Tous les membres de la cellule Libération qui ont obtenu un passage sûr hors du Canada en échange de la libération de James Cross rentrent éventuellement au Canada. Jacques Cossette-Trudel et son épouse Louise Lanctôt sont condamnés à deux ans de prison le 7 août 1979 et sont libérés sous conditions en avril 1980. Jacques Lanctôt revient en janvier 1979. Outre les accusations d’enlèvement dans l’affaire Cross, il est également accusé de conspiration en vue de l’enlèvement du délégué commercial israélien Moshe Golem.
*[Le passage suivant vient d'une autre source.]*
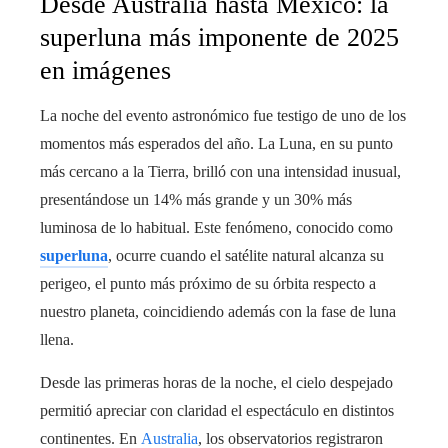
Desde Australia hasta México: la
superluna más imponente de 2025
en imágenes
La noche del evento astronómico fue testigo de uno de los
momentos más esperados del año. La Luna, en su punto
más cercano a la Tierra, brilló con una intensidad inusual,
presentándose un 14% más grande y un 30% más
luminosa de lo habitual. Este fenómeno, conocido como
superluna
, ocurre cuando el satélite natural alcanza su
perigeo, el punto más próximo de su órbita respecto a
nuestro planeta, coincidiendo además con la fase de luna
llena.
Desde las primeras horas de la noche, el cielo despejado
permitió apreciar con claridad el espectáculo en distintos
continentes. En
Australia
, los observatorios registraron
Nigel Barry Hamer est condamné à 12 mois de prison le 21 mai 1981. Marc Carbonneau est condamné à 20 mois de prison et 3 ans de probation le 23 mars 1982. Yves Langlois, dernier membre de la cellule Libération à revenir d’exil, est condamné à deux ans de prison; il obtient la libération conditionnelle le 27 mai 1983.
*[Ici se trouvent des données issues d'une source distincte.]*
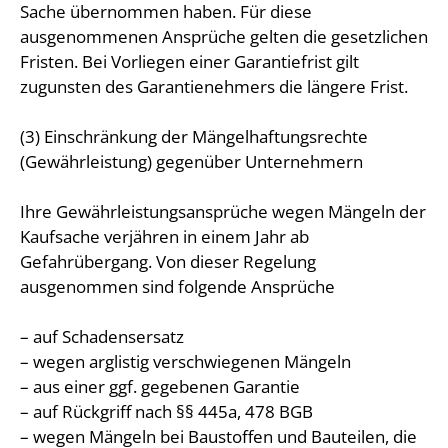
Sache übernommen haben. Für diese
ausgenommenen Ansprüche gelten die gesetzlichen
Fristen. Bei Vorliegen einer Garantiefrist gilt
zugunsten des Garantienehmers die längere Frist.
(3) Einschränkung der Mängelhaftungsrechte
(Gewährleistung) gegenüber Unternehmern
Ihre Gewährleistungsansprüche wegen Mängeln der
Kaufsache verjähren in einem Jahr ab
Gefahrübergang. Von dieser Regelung
ausgenommen sind folgende Ansprüche
– auf Schadensersatz
– wegen arglistig verschwiegenen Mängeln
– aus einer ggf. gegebenen Garantie
– auf Rückgriff nach §§ 445a, 478 BGB
– wegen Mängeln bei Baustoffen und Bauteilen, die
Au total, plus de 100 membres et sympathisants du FLQ passent 282 ans en prison et 134 ans en exil. Coupé de tout soutien politique, militaire et populaire, le FLQ cesse ses activités en 1971. Pierre Vallières renonce au FLQ et à l’utilisation du terrorisme et adhère au Parti Québécois. Il publie L’assassinat de Pierre Laporte en 1977, un essai se concentrant sur les actions menées par la police et les fonctionnaires qui ont, selon Vallières, contribué à la mort de Laporte. L’autobiographie de Francis Simard, Pour en finir avec octobre, est publiée en 1987.

Présence dans la culture populaire

L’Office national du film lance deux documentaires acclamés sur la crise d’octobre en 1973, Action: The Octobre Crisis of 1970 (v.f. Les événements d’octobre 1970) et Reaction: A Portrait of a Society in Crisis, tous deux réalisés par Robin Spry. Michel Brault devient le seul Canadien à remporter le prix du meilleur réalisateur au Festival de Cannes avec Les Ordres (1974). Basé sur les expériences de 50 personnes détenues pendant la crise, il est largement considéré comme l’un des meilleurs films canadiens jamais réalisés.

Pierre Falardeau, fervent nationaliste québécois, crée la controverse en 1994 avec le long métrage Octobre. Adapté de l’autobiographie de Francis Simard, le film dresse un portrait sympathique des membres de la cellule Chénier, et de l’enlèvement et meurtre de Laporte. En 2000, la télévision de la CBC diffuse Black October (2000), un documentaire de deux heures sur la crise, avec des entrevues de Pierre Trudeau et de James Cross. En 2006, elle diffuse October 1970, une minisérie de huit épisodes mettant en vedette R.H.Thomson dans le rôle de James Cross et Denis Bernard dans celui de Pierre Laporte. En 2010, à l’occasion du 40e anniversaire de la crise, Radio-Canada diffuse un documentaire radio sur la crise et ses ramifications; il comporte une entrevue avec le neveu de Pierre Laporte, Claude Laporte, qui a été témoin de l’enlèvement de son oncle.